Flavor Variations & Add-Ins

  • Use turkey or shrimp instead of chicken for a leaner or seafood twist.
  • Add fresh spinach or kale just before serving to boost nutrition and color.
  • Try swapping Parmesan with mozzarella or fontina for a different cheesy texture.
  • Include a pinch of smoked paprika or Italian seasoning to give the sauce a warm depth.

Easy Sun-Dried Tomato Chicken Pasta

How to Make Sun-Dried Tomato Chicken Pasta?

Ingredients You’ll Need:

  • 12 oz penne pasta
  • 2 tbsp olive oil, divided
  • 1 lb boneless, skinless chicken breasts, cut into bite-sized pieces
  • Salt and freshly ground black pepper, to taste
  • 3 cloves garlic, minced
  • 1/2 cup sun-dried tomatoes, chopped (oil-packed preferred)
  • 1 cup heavy cream
  • 1/2 cup chicken broth
  • 1/2 cup grated Parmesan cheese
  • 1/4 tsp crushed red pepper flakes (optional)
  • 1/4 cup fresh parsley, chopped (plus extra for garnish)

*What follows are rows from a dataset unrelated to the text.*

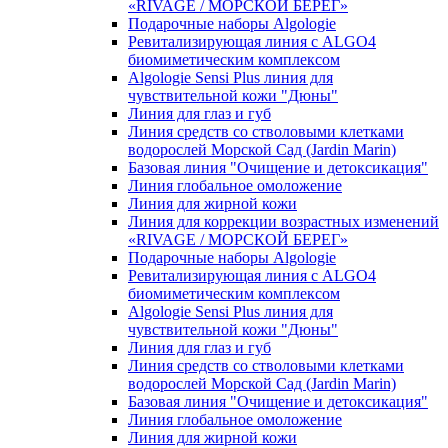
«RIVAGE / МОРСКОЙ БЕРЕГ»
Подарочные наборы Algologie
Ревитализирующая линия с ALGO4
биомиметическим комплексом
Algologie Sensi Plus линия для
чувcтвительной кожи "Дюны"
Линия для глаз и губ
Линия средств со стволовыми клетками
водорослей Морской Сад (Jardin Marin)
Базовая линия "Очищение и детоксикация"
Линия глобальное омоложение
Линия для жирной кожи
Линия для коррекции возрастных изменений
«RIVAGE / МОРСКОЙ БЕРЕГ»
Подарочные наборы Algologie
Ревитализирующая линия с ALGO4
биомиметическим комплексом
Algologie Sensi Plus линия для
чувcтвительной кожи "Дюны"
Линия для глаз и губ
Линия средств со стволовыми клетками
водорослей Морской Сад (Jardin Marin)
Базовая линия "Очищение и детоксикация"
Линия глобальное омоложение
Линия для жирной кожи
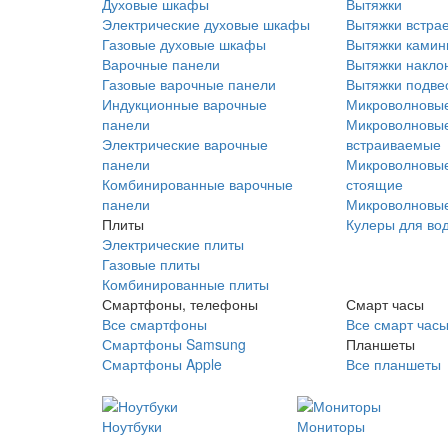
Духовые шкафы
Вытяжки
Электрические духовые шкафы
Вытяжки встра
Газовые духовые шкафы
Вытяжки ками
Варочные панели
Вытяжки накло
Газовые варочные панели
Вытяжки подве
Индукционные варочные
Микроволновые
панели
Микроволновые
Электрические варочные
встраиваемые
панели
Микроволновые
Комбинированные варочные
стоящие
панели
Микроволновые
Плиты
Кулеры для во
Электрические плиты
Газовые плиты
Комбинированные плиты
Смартфоны, телефоны
Смарт часы
Все смартфоны
Все смарт час
Смартфоны Samsung
Планшеты
Смартфоны Apple
Все планшеты
Ноутбуки
Мониторы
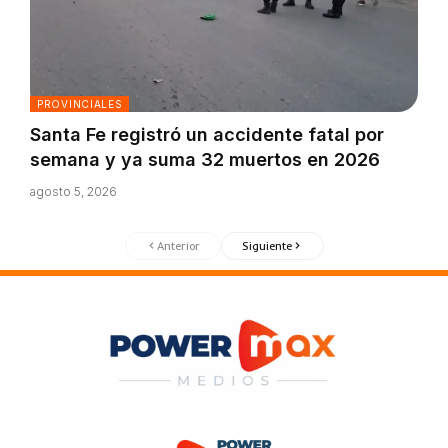
PROVINCIALES
Santa Fe registró un accidente fatal por
semana y ya suma 32 muertos en 2026
agosto 5, 2026
Anterior
Siguiente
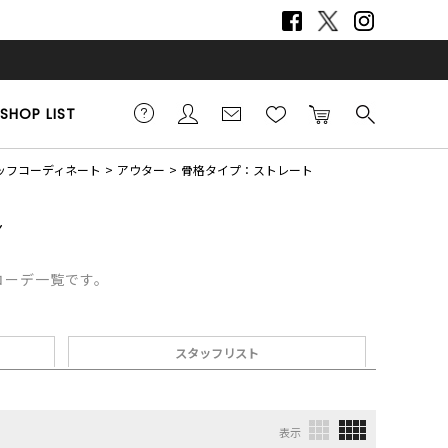
SHOP LIST
スタッフコーディネート
アウター
骨格タイプ：ストレート
フコーデ一覧です。
スタッフリスト
表示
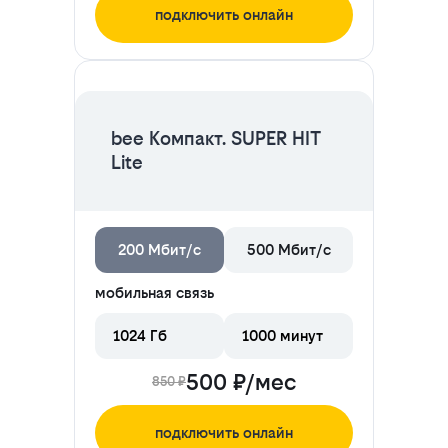
подключить онлайн
ЦЕНА НА 2 МЕСЯЦА
bee Компакт. SUPER HIT
Lite
200 Мбит/с
500 Мбит/с
мобильная связь
1024 Гб
1000 минут
500 ₽/мес
850 ₽
подключить онлайн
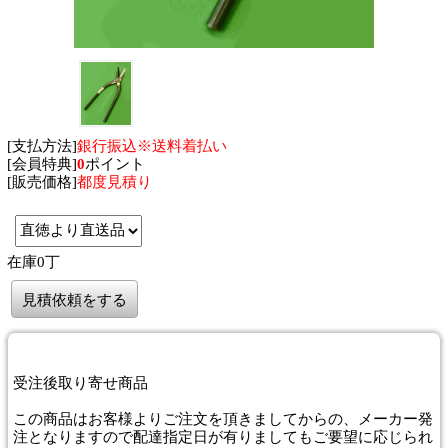
[支払方法]
銀行振込※送料着払い
[会員特典]
0
ポイント
[販売価格]
都度見積り
在庫0丁
見積依頼をする
受注後取り寄せ商品
この商品はお客様よりご注文を頂きましてからの、メーカー発
注となりますので配達指定日が有りましてもご要望に応じられ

How Much Time Will You Need?

This recipe takes about 25-30 minutes from start to finish, including boiling pasta, cooking chicken, making the sauce, and combining everything. It’s a fairly quick and satisfying meal!

Step-by-Step Instructions:

1. Cook the Pasta:

Start by boiling a large pot of salted water. Add the penne pasta and cook according to the package directions until it’s just tender but still firm (al dente). Drain the pasta and set it aside.

2. Cook the Chicken:

Heat 1 tablespoon of olive oil in a large skillet over medium-high heat. Season the bite-sized chicken pieces with salt and black pepper. Add the chicken to the skillet and cook, stirring occasionally, until browned and cooked through (about 5-7 minutes). Transfer the chicken to a plate and set aside.

3. Make the Sauce:

In the same skillet, add the remaining tablespoon of olive oil. Sauté the minced garlic for about 30 seconds until it smells fragrant. Add the chopped sun-dried tomatoes and cook for another 1-2 minutes, stirring now and then to release their flavor.

4. Combine Ingredients:

Pour in the heavy cream and chicken broth, stirring to mix. Bring the mixture to a gentle simmer. Gradually stir in the grated Parmesan cheese, letting it melt and thicken the sauce slightly, which should take 3-5 minutes.

5. Finish the Dish:

Return the cooked chicken to the skillet, along with the drained pasta. Toss everything together gently so each piece gets coated with the creamy sauce. Sprinkle in the crushed red pepper flakes if you want a little heat, and stir in the chopped fresh parsley. Taste and adjust salt and pepper as needed.

6. Serve and Enjoy:

Remove the skillet from heat. Garnish with extra parsley and Parmesan cheese if you like. Serve the Sun-Dried Tomato Chicken Pasta immediately while warm.

Can I Use Frozen Chicken for This Recipe?

Yes, you can! Just be sure to fully thaw the chicken in the fridge overnight before cooking. Pat it dry to avoid excess moisture, which helps the chicken brown nicely.

Can I Substitute Heavy Cream with Something Lighter?

Absolutely! Half-and-half or whole milk can work for a lighter sauce, but the texture will be thinner and less rich. To thicken, you can add a small amount of flour or cornstarch slurry.

How Should I Store Leftovers?

Store leftovers in an airtight container in the fridge for up to 3 days. Reheat gently on the stove or in the microwave, stirring occasionally to evenly warm the sauce.

Can I Prepare This Dish Ahead of Time?

Yes! You can cook the chicken and sauce ahead, then refrigerate separately from the pasta. Reheat and toss together just before serving to keep the pasta from getting mushy.